Identify each line below containing the string "CSIR" and copy it.

- [SUPPLIED INFORMATION]
————

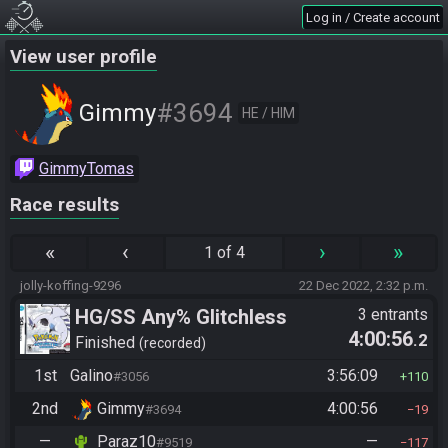
Log in / Create account
View user profile
#3694
Gimmy
HE / HIM
GimmyTomas
Race results
«
‹
›
»
1 of 4
jolly-koffing-9296
22 Dec 2022, 2:32 p.m.
HG/SS Any% Glitchless
3 entrants
4:00:56
.2
Manipless
Finished
recorded
1st
Galino
3:56:09
#3056
110
2nd
Gimmy
4:00:56
#3694
19
—
Paraz10
—
#9519
117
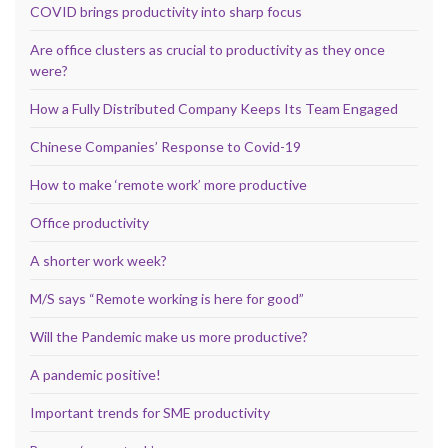
COVID brings productivity into sharp focus
Are office clusters as crucial to productivity as they once
were?
How a Fully Distributed Company Keeps Its Team Engaged
Chinese Companies’ Response to Covid-19
How to make ‘remote work’ more productive
Office productivity
A shorter work week?
M/S says “Remote working is here for good”
Will the Pandemic make us more productive?
A pandemic positive!
Important trends for SME productivity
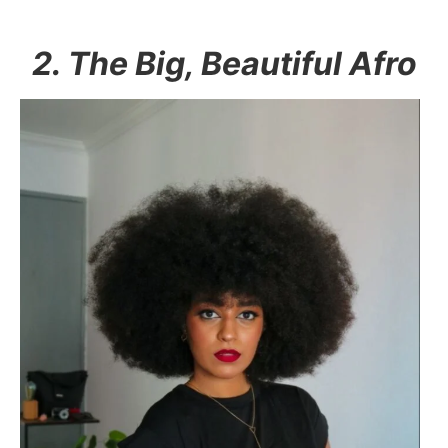
2. The Big, Beautiful Afro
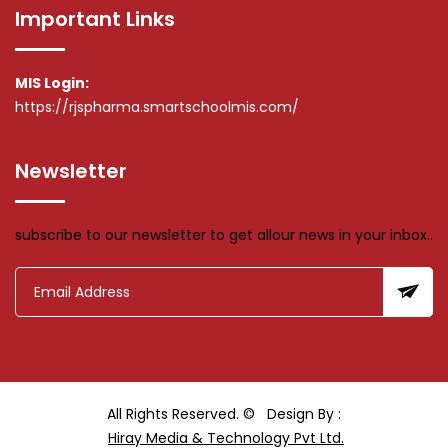
Important Links
MIS Login:
https://rjspharma.smartschoolmis.com/
Newsletter
subscribe to our newsletter to get allour news in your inbox..
All Rights Reserved. ©
Design By :
Hiray Media & Technology Pvt Ltd.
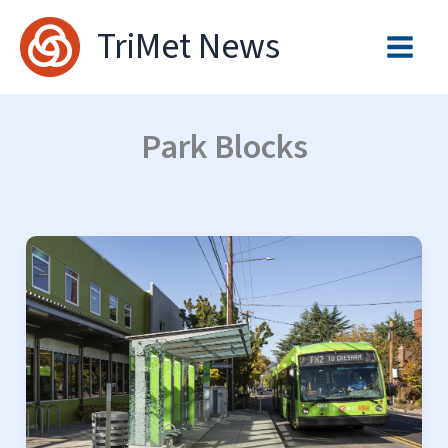
Skip
TriMet News
to
content
Park Blocks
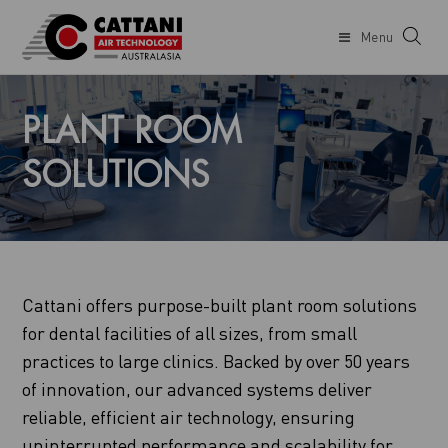
Menu
PLANT ROOM
SOLUTIONS
Cattani offers purpose-built plant room solutions
for dental facilities of all sizes, from small
practices to large clinics. Backed by over 50 years
of innovation, our advanced systems deliver
reliable, efficient air technology, ensuring
uninterrupted performance and scalability for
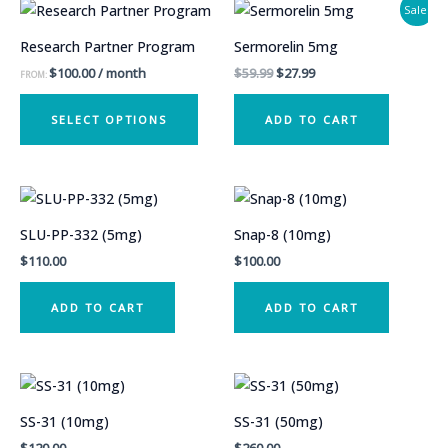
Sale!
Research Partner Program
Sermorelin 5mg
Original
Current
$
100.00
/ month
$
59.99
$
27.99
FROM:
price
price
This
was:
is:
SELECT OPTIONS
ADD TO CART
$59.99.
$27.99.
product
has
multiple
variants.
The
SLU-PP-332 (5mg)
Snap-8 (10mg)
options
$
110.00
$
100.00
may
be
ADD TO CART
ADD TO CART
chosen
on
the
product
SS-31 (10mg)
SS-31 (50mg)
page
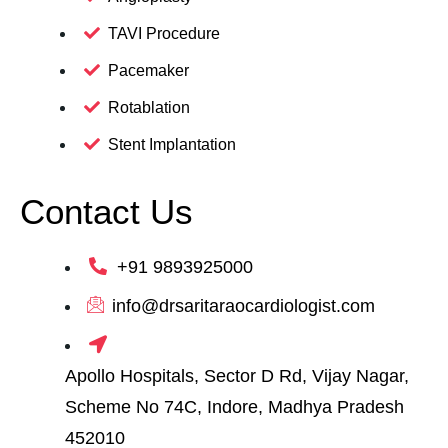
TAVI Procedure
Pacemaker
Rotablation
Stent Implantation
Contact Us
+91 9893925000
info@drsaritaraocardiologist.com
Apollo Hospitals, Sector D Rd, Vijay Nagar,
Scheme No 74C, Indore, Madhya Pradesh
452010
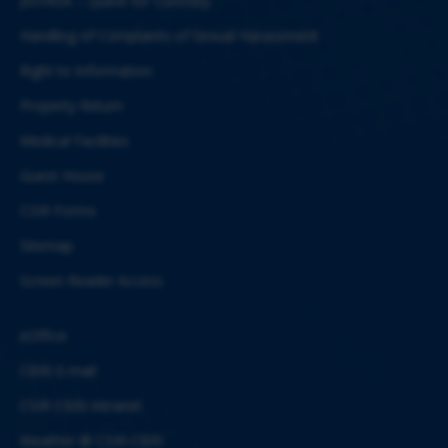
JIGYASA – Quest for Curiosity
Handling of Complaints of Sexual Harassment
Right to Information
Property Return
Medical Facilities
Guest House
CSIR Forms
Sitemap
Screen Reader Access
eOffice
CBRI E-mail
CSIR-CBRI Intranet
Weather @ CSIR-CBRI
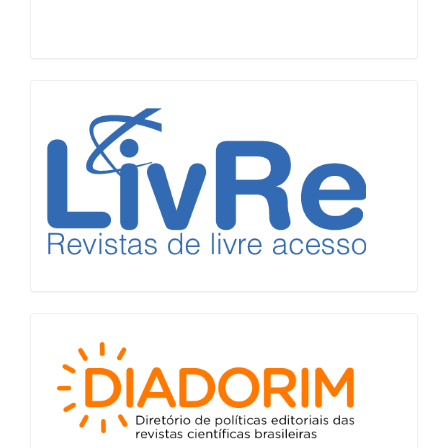
LiVre
Diadorim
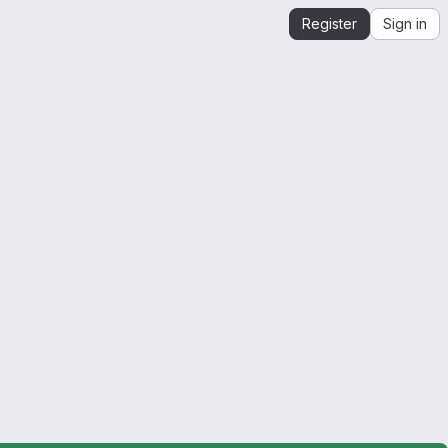
Register
Sign in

————

- [EXERCISE RESULT]
CSIR Forms
CSIR-CBRI Intranet
Weather @ CSIR-CBRI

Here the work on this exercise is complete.